Work required – Whenever a line in the data holds the string "Personality", copy that line.

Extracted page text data
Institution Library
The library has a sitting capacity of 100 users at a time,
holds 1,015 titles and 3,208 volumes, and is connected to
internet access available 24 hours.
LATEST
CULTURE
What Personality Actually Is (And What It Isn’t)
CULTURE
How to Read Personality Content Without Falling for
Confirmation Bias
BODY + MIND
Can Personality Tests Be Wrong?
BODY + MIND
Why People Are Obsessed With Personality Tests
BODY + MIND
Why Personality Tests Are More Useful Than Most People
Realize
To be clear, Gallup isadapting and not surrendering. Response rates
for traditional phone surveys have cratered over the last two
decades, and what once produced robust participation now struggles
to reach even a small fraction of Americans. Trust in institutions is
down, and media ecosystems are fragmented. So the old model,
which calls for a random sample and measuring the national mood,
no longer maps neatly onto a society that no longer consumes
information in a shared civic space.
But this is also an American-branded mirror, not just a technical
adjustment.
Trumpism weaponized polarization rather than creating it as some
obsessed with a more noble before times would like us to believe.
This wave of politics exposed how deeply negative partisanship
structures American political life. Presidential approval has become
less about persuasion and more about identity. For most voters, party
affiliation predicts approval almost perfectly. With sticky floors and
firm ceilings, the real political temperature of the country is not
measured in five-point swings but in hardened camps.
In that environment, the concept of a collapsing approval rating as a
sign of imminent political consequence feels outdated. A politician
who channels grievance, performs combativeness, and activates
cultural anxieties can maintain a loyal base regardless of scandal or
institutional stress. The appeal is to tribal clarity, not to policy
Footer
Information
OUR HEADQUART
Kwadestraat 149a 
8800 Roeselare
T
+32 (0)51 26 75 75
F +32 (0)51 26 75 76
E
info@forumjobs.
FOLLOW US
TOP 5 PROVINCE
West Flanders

Result for this exercise –
What Personality Actually Is (And What It Isn’t)
How to Read Personality Content Without Falling for
Can Personality Tests Be Wrong?
Why People Are Obsessed With Personality Tests
Why Personality Tests Are More Useful Than Most People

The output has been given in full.